**TASK BRIEF:**
Find each line in the records below that contains the word "pool", and copy it out.

**EXTRACTED RECORDS:**
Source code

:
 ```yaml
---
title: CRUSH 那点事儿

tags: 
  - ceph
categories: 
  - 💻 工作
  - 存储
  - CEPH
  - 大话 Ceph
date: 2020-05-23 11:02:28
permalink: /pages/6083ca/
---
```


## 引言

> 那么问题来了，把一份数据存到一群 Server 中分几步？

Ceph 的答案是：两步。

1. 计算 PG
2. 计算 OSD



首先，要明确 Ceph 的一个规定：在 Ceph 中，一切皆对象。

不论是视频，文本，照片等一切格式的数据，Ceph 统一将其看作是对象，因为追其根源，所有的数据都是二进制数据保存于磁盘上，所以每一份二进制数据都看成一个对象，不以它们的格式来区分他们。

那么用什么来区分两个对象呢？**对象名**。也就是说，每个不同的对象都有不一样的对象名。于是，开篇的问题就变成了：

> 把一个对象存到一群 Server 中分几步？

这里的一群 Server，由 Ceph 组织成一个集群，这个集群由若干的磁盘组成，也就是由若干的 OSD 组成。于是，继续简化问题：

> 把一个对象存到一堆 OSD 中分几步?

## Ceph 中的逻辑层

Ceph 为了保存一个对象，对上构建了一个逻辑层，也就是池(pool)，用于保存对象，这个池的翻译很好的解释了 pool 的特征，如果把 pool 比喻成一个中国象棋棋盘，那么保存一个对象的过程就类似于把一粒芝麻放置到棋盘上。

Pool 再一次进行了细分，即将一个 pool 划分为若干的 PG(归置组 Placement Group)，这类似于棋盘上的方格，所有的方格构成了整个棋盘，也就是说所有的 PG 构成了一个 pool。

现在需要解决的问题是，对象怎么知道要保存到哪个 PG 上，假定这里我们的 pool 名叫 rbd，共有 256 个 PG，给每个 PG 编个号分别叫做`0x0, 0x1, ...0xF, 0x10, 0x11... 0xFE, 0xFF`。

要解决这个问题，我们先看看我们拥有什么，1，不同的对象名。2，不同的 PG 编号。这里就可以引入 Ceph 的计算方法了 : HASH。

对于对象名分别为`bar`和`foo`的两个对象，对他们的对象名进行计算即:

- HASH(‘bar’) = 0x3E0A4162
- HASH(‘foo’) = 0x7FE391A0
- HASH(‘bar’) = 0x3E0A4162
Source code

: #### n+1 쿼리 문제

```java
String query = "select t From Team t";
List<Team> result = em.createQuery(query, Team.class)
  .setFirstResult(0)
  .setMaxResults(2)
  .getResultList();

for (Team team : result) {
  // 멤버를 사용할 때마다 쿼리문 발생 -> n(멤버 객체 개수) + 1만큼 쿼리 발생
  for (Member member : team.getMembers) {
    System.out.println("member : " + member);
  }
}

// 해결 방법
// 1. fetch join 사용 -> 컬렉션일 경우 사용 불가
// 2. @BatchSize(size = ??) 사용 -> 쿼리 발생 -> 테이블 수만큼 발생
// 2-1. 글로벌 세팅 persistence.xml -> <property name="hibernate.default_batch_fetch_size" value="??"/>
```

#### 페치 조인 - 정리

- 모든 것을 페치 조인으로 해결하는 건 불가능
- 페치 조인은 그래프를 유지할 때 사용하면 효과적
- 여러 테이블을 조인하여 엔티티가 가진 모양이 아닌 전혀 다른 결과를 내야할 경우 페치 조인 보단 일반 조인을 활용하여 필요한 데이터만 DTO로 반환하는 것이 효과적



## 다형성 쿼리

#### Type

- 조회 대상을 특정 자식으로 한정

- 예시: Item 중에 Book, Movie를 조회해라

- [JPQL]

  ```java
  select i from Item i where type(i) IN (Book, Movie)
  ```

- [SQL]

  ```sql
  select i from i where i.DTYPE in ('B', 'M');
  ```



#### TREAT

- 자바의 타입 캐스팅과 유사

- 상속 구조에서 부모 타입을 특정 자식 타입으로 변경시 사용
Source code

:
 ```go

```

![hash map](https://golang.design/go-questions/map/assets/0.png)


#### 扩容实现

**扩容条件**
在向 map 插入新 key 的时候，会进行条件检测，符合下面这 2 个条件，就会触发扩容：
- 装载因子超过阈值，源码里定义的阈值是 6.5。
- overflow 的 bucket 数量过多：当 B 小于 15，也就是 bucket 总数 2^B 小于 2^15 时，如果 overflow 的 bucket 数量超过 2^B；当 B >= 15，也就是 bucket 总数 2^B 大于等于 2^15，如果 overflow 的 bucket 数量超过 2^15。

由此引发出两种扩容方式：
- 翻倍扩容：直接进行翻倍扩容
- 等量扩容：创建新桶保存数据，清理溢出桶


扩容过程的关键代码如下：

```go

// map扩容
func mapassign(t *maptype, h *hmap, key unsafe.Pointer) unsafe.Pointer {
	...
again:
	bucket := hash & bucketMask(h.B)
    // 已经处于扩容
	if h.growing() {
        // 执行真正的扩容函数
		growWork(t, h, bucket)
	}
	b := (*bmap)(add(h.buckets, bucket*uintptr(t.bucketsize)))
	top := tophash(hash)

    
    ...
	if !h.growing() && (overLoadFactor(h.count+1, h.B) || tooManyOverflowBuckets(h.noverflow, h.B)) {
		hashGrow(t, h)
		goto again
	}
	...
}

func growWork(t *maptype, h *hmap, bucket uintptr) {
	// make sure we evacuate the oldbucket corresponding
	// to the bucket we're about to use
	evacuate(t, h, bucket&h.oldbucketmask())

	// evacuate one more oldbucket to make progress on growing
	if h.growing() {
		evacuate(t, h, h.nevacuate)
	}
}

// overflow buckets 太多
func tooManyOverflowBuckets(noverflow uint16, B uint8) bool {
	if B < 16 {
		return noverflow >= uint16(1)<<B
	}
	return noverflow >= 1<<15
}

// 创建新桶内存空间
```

**EXERCISE RESULT:**
Ceph 为了保存一个对象，对上构建了一个逻辑层，也就是池(pool)，用于保存对象，这个池的翻译很好的解释了 pool 的特征，如果把 pool 比喻成一个中国象棋棋盘，那么保存一个对象的过程就类似于把一粒芝麻放置到棋盘上。
Pool 再一次进行了细分，即将一个 pool 划分为若干的 PG(归置组 Placement Group)，这类似于棋盘上的方格，所有的方格构成了整个棋盘，也就是说所有的 PG 构成了一个 pool。
现在需要解决的问题是，对象怎么知道要保存到哪个 PG 上，假定这里我们的 pool 名叫 rbd，共有 256 个 PG，给每个 PG 编个号分别叫做`0x0, 0x1, ...0xF, 0x10, 0x11... 0xFE, 0xFF`。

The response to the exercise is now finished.